I was first introduced to stock investing when my wife's sister-in-law asked us to open a Maybank Kim Eng Securities account so that we can buy IPO shares in the year of 2011. I still remember the time when I first bought my Mapletree Commercial Trust IPO shares through the ATM at $0.88 per unit. Managed to get a few lots and I left it there in my account for a few years before I started my investing journey again in Year 2013.

As we know, everything in Singapore costs money and living from pay check to pay check allows me to understand the importance of managing money or financial education, and how important it is to have multiple streams of income in this ever changing uncertain global economy.

I also realised that there are a lot of people out there who do not have much knowledge on financial education or basically how to manage their own money. I was basically one of them before the age of 30. To me, money is not everything but it could buy almost everything (let's be practical). The most important thing that I could buy is my own time and Financial Freedom so we don't have to slog away in the office days after days until our golden years.
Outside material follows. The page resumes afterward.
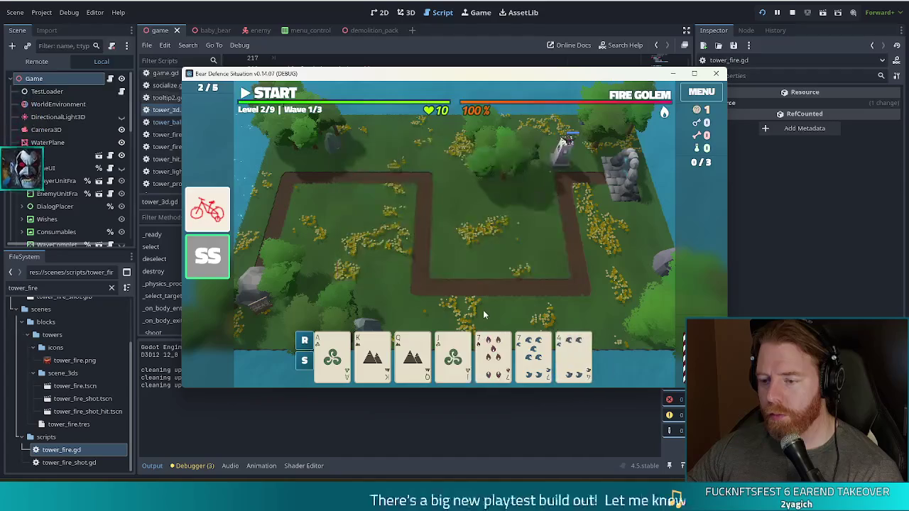
{"action": "left_click", "coordinate": [575, 358]}
{"action": "left_click", "coordinate": [483, 304]}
Fast forward to 2019, I have a portfolio of Reits and Stocks after 6 years of investing and I am looking to continuously build a Dividend Stocks Portfolio reaching $1 million worth of value as early as possible, coupled with other options such as property investing and more for consideration.

I am also hoping to educate my children on Financial Education as early as possible.

I started my journey late but still believe we can all be financially free one day as long we are disciplined enough to stick to our plans.

Thanks and hope to see you around soon!